Clarion Partners has paid $85.5 million, on behalf of an unnamed client, for City Logistics, a two-building, 300,786-square-foot complex on the southeastern outskirts of Charm City. Baltimore-based developer MRP Industrial sold the complex at 1201 South Caton Avenue, which it completed in 2023. The Business Journals first reported the news. MRP Industrial is an affiliate of D.C.-based MRP Realty.
PepsiCo occupies one of the buildings that spans about 113,000 square feet, for which it was purpose-built in late 2022. Carlisle Architectural Metals takes up about 109,000 square feet in the second building, with about 80,000 square feet vacant, according to MRP’s website. MRP acquired the property for redevelopment in 2021 from the Archdiocese of Baltimore for $18 million, as it had previously been the home of the all-girls Seton Keough High School, which closed in 2017.
A spokesperson for Clarion declined to comment about the most recent purchase, while a representative for MRP did not immediately respond to a request for comment.
The deal isn’t the only one involving both Clarion and MRP in the Baltimore region as of late. The two firms together purchased 63 acres from beer brewer Guinness’ parent company Diageo in February for about $36 million in a sale-leaseback deal. The land is adjacent to the Guinness Open Gate Brewery, less than five miles south of the City Logistics site.

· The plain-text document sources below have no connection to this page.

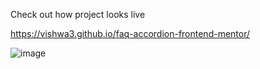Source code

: Check out how project looks live 

https://vishwa3.github.io/faq-accordion-frontend-mentor/

![image](https://github.com/vishwa3/faq-accordion-frontend-mentor/assets/51976976/45ebaa6d-05d9-43dd-a1f9-d9b17c81d948)
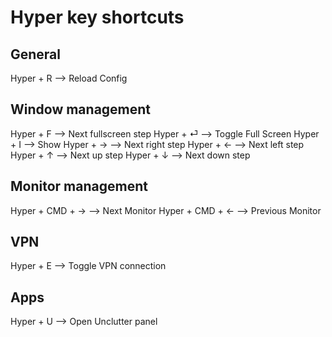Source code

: # Hyper key shortcuts

## General
Hyper + R --> Reload Config

## Window management
Hyper + F --> Next fullscreen step
Hyper + ⏎ --> Toggle Full Screen
Hyper + I --> Show
Hyper + → --> Next right step
Hyper + ← --> Next left step
Hyper + ↑ --> Next up step
Hyper + ↓ --> Next down step

## Monitor management
Hyper + CMD + → --> Next Monitor
Hyper + CMD + ← --> Previous Monitor

## VPN
Hyper + E --> Toggle VPN connection

## Apps
Hyper + U --> Open Unclutter panel
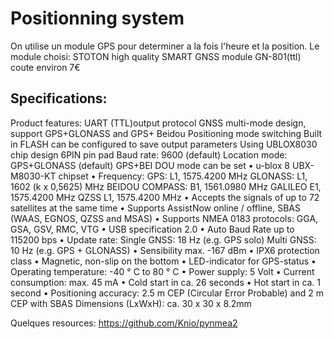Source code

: # Positionning system

On utilise un module GPS pour determiner a la fois l'heure et la position. Le module choisi: 
STOTON high quality SMART GNSS module GN-801(ttl)
coute environ 7€ 

## Specifications:
Product features:
UART (TTL)output protocol
GNSS multi-mode design, support GPS+GLONASS and GPS+ Beidou Positioning mode switching
Built in FLASH can be configured to save output parameters
Using UBLOX8030 chip design
6PIN pin pad
Baud rate: 9600 (default)
Location mode: GPS+GLONASS (default)
GPS+BEI DOU mode can be set
• u-blox 8 UBX-M8030-KT chipset
• Frequency:
   GPS: L1, 1575.4200 MHz
   GLONASS: L1, 1602 (k x 0,5625) MHz
   BEIDOU COMPASS: B1, 1561.0980 MHz
   GALILEO E1, 1575.4200 MHz
   QZSS L1, 1575.4200 MHz
• Accepts the signals of up to 72 satellites at the same time
• Supports AssistNow online / offline,
   SBAS (WAAS, EGNOS, QZSS and MSAS)
• Supports NMEA 0183 protocols: GGA, GSA, GSV, RMC, VTG
• USB specification 2.0
• Auto Baud Rate up to 115200 bps
• Update rate:
   Single GNSS: 18 Hz (e.g. GPS solo)
   Multi GNSS: 10 Hz (e.g. GPS + GLONASS)
• Sensibility max. -167 dBm
• IPX6 protection class
• Magnetic, non-slip on the bottom
• LED-indicator for GPS-status
• Operating temperature: -40 ° C to 80 ° C
• Power supply: 5 Volt
• Current consumption: max. 45 mA
• Cold start in ca. 26 seconds
• Hot start in ca. 1 second
• Positioning accuracy: 2.5 m CEP (Circular Error Probable) and
   2 m CEP with SBAS
  Dimensions (LxWxH): ca. 30 x 30 x 8.2mm
  
  Quelques resources:
  https://github.com/Knio/pynmea2
  
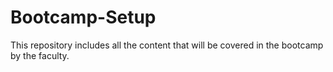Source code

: # Bootcamp-Setup
 This repository includes all the content that will be covered in the bootcamp by the faculty.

Clarion was also involved, if only tangentially, in the heavily discounted sale of a Downtown Washington, D.C., office building last year. Douglas Development in August paid just $34.5 million for The Portrait Building, an eight-story property near the National Portrait Gallery, from Voya Investment Management. That’s a far cry from the $98.5 million Clarion paid for the property back in 2013. But Clarion had taken out a $41 million refinancing loan from Voya in 2020, on which it defaulted and transferred the property to Voya last May.